[Document passage Boundary: Start]

Cookie Fonster’s Homestuck Reflections Part 140: The Circle of Stupidity Is (Not) Complete

Introduction

< Part 139 | Part 140 (the end!)

Act 7 + Credits + Closing Thoughts

Pages 8127-8130

This is it, folks. This is the end of my Homestuck post series.

Are you ready for the grand finale of my Homestuck blog post series? After six long years going in and out of working on my Homestuck posts, I have finally reached the finish line. I cannot overstate how amazing it feels to get started on my final Homestuck post. It feels far more amazing than I could have ever imagined to actually be at the final point, not just imagining when I might reach that point.

There’s many ambitious projects that I’ve started over the years—since I was a child, in fact—but most of them fizzled very early on. A fair portion of those projects I got quite a good way through, but a much smaller portion of those did I successfully finish. On the day this post is published, I can proudly say my Homestuck blog post series has joined the elite club of personal projects that I have finished. The post series spent almost two straight years being a project that I thought I would abandon forever, but eventually I somehow had it in me to resume it after all, and from then on, it was an on-and-off climb to the finish line, which is where I am now.

After one year and five months working on this post series, one year and ten months putting this post series on pause, and two years and nine months working on and off in months-long bursts, I proudly present to you Cookie Fonster’s Homestuck Reflections Part 140: The Circle of Stupidity Is (Not) Complete. What better way to name my last Homestuck post than with a reference to an anime that I haven’t seen? I sure can’t think of any.

(By the way: happy sixth anniversary to my first Homestuck post! A fitting day to release the last one, if I say so myself.)


Alright, now let’s begin this post with Act 7!

[Document passage Boundary: End]

Work instructions ▸
[1] In the Homestuck finale post, how long did the writer put the post series on pause?
[2] Extend the Homestuck finale post, picking up right after its final line.

[Provided data Boundary: Start]

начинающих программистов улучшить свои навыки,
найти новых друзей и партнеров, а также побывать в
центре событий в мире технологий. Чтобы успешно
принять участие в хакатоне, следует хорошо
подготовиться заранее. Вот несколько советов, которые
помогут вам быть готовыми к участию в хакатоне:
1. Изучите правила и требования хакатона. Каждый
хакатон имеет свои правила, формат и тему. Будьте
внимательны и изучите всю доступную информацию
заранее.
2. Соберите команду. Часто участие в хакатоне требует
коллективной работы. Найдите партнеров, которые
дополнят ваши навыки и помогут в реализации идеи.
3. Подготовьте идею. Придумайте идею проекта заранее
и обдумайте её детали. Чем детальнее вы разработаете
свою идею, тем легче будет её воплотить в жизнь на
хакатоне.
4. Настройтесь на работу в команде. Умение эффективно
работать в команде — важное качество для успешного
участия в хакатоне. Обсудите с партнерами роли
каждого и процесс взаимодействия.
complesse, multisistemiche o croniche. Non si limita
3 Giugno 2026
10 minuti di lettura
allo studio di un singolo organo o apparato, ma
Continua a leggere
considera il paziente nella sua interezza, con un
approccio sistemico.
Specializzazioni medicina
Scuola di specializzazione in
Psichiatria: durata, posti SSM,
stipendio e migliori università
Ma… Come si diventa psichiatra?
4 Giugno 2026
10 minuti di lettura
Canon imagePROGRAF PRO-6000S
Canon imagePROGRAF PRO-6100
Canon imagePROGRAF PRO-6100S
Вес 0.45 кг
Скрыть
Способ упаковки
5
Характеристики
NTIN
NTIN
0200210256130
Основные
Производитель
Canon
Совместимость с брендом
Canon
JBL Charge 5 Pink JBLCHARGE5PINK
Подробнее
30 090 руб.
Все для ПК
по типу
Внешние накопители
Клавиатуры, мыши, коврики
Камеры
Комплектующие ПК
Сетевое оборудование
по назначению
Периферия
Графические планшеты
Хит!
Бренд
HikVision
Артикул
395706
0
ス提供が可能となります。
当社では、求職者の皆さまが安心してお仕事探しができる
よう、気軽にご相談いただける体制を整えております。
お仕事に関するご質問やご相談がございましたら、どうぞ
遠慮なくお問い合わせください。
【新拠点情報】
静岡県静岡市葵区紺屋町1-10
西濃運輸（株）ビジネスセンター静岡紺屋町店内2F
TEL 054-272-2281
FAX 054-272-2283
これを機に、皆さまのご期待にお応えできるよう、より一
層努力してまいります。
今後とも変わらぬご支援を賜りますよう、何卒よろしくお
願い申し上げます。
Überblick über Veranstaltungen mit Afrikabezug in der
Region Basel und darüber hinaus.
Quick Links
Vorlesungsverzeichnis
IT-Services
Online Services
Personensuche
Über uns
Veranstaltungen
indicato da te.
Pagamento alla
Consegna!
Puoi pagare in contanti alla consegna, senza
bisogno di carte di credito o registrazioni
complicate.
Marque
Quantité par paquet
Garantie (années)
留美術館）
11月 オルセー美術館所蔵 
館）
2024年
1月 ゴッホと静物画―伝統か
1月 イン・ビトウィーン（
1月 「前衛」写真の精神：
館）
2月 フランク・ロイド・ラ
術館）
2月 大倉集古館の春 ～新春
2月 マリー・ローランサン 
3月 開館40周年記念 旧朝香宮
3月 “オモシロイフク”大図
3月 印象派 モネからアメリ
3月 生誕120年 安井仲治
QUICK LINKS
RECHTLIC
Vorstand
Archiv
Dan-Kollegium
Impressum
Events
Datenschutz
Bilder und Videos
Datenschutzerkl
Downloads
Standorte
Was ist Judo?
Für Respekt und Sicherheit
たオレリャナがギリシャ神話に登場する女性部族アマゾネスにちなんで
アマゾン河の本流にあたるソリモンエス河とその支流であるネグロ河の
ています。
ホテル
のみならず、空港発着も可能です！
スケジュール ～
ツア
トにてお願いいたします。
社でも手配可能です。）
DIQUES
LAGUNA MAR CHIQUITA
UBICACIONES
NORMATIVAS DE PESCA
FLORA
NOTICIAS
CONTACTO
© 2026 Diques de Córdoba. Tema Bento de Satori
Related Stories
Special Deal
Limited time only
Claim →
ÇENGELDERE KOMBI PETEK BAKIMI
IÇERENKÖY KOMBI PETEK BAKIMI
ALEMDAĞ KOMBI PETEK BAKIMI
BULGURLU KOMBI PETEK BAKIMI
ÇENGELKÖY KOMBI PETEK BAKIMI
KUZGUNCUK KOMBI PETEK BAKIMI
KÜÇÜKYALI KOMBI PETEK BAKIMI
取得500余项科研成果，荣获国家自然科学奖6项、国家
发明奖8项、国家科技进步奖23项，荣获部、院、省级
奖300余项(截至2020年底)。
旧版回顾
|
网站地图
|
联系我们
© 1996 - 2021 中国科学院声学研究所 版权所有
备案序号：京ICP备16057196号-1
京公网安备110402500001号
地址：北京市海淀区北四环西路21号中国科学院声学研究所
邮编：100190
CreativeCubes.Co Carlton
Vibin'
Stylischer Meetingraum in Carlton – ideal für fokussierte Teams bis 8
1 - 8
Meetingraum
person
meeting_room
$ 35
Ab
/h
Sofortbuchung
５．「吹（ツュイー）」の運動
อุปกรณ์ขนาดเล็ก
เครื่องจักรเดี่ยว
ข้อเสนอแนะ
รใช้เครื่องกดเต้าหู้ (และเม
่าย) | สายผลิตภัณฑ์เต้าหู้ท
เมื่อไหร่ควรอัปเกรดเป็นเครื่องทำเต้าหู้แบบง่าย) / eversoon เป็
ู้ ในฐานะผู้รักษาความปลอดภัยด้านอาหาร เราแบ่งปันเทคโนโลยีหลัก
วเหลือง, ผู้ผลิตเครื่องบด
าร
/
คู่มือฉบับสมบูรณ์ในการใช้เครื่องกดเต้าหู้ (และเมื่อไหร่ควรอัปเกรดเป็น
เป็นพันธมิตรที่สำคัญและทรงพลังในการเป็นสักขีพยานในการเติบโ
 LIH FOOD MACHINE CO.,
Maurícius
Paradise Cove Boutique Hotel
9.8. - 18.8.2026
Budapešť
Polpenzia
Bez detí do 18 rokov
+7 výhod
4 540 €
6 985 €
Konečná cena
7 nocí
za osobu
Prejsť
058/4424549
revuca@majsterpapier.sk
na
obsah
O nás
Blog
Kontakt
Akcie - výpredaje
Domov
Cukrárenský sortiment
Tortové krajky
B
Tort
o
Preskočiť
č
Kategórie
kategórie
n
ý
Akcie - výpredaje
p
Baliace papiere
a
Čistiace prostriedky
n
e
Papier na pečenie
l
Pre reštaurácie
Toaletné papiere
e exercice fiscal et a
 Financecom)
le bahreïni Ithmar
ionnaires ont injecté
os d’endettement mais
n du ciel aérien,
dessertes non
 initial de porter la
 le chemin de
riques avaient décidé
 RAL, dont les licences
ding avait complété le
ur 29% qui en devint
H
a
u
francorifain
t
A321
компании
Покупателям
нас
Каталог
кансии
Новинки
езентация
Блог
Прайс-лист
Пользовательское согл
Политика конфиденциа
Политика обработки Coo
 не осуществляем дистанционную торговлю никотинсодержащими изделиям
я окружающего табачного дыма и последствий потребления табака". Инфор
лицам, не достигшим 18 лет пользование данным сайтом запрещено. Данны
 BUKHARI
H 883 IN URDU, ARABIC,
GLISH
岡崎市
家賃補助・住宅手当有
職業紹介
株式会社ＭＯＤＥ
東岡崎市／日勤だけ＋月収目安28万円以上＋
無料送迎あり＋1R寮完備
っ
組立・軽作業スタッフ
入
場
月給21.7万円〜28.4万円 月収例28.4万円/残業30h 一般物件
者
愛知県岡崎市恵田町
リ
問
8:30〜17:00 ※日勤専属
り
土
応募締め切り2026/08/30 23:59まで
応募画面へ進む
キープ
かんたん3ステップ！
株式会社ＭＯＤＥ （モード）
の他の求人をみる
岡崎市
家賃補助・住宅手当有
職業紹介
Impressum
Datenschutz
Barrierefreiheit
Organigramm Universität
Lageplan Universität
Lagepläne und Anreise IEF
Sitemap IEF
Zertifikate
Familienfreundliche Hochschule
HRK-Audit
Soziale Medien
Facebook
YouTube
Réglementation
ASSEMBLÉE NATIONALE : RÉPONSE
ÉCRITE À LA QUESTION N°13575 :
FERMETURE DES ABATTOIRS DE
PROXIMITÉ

[Provided data Boundary: End]

Numbered responses ▸
[1] One year and ten months.

[2]
Act 7, as you should already know, is a nine-minute animation that concludes Homestuck, released on the comic’s seventh anniversary. You should also already know that it is a very divisive ending that is often argued to leave a lot unresolved, and that it is animated in a style heavily inspired by anime, giving closure to the long-running misconception that Homestuck is an anime. Before writing any of the text from this paragraph onwards, I rewatched Act 7 in its entirety, and one thing is immediately clear: I had somehow never appreciated before how stunning the animation is. This may have something to do with the fact that when the flash came out in 2016, I knew nothing about any anime, and was expecting Act 7 to be… please don’t laugh at me for this… a gigantic walkaround with every character interaction possible. In retrospect, I think my dissatisfaction with Homestuck’s ending came mostly from the unresolved character interactions!

Now of course, my more positive reaction to Act 7 today no doubt relates to how the epilogues resolved the threads it left open in a way that brutally deconstructs the concept of plot resolutions. The epilogues allowed me to appreciate Act 7 much more for what it is: a beautiful animation that mostly shows things we already knew would happen, but in a fashion that’s stunning enough to be a worthwhile ending flash. But even putting aside the epilogues, I think I’ve outgrown all those childish complaints that I once had about Homestuck’s ending content. I guess that’s what happens when you’re 22 years old, huh? You realize that some things really aren’t worth getting hung up about.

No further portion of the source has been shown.